## TASK DETAILS
In the part of the entries that opens with the line containing "country: DZ" and closes with the line containing "longitude: 28.7856", change "city" to "town" and leave the rest as it is. Give back only those lines, without the pictures.

Stored records
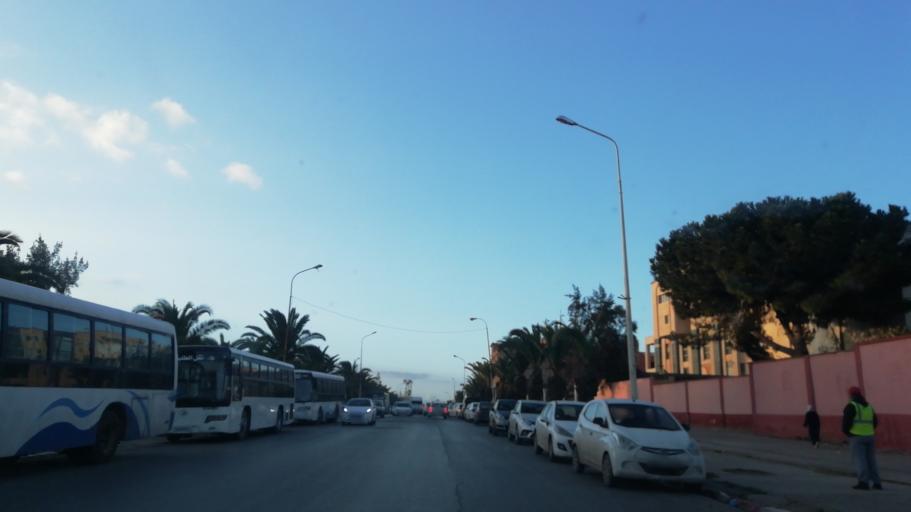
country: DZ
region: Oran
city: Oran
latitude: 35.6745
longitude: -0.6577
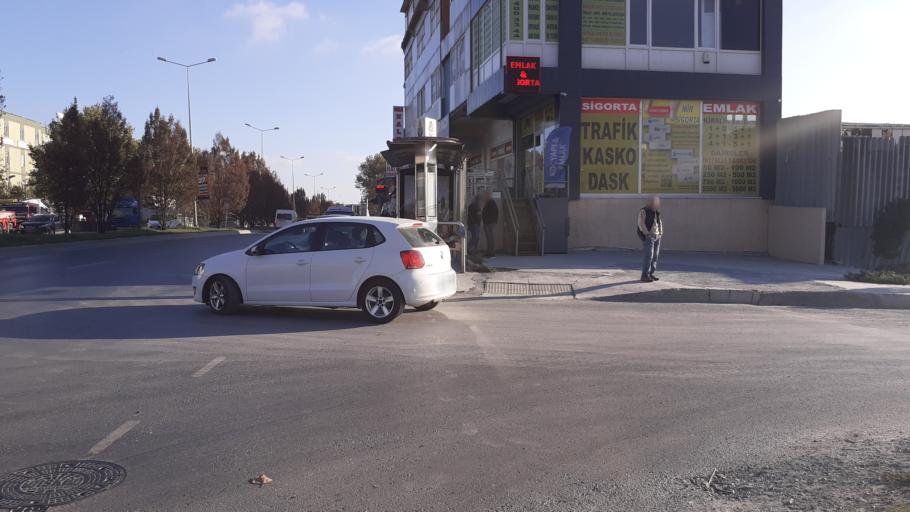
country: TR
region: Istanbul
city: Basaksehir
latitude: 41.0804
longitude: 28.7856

==

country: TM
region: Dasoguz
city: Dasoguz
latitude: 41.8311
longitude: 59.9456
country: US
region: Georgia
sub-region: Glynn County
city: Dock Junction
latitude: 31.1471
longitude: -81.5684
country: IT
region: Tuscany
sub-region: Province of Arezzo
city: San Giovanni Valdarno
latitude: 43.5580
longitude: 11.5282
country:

## RESPONSE TO THIS TASK
country: DZ
region: Oran
town: Oran
latitude: 35.6745
longitude: -0.6577
country: TR
region: Istanbul
town: Basaksehir
latitude: 41.0804
longitude: 28.7856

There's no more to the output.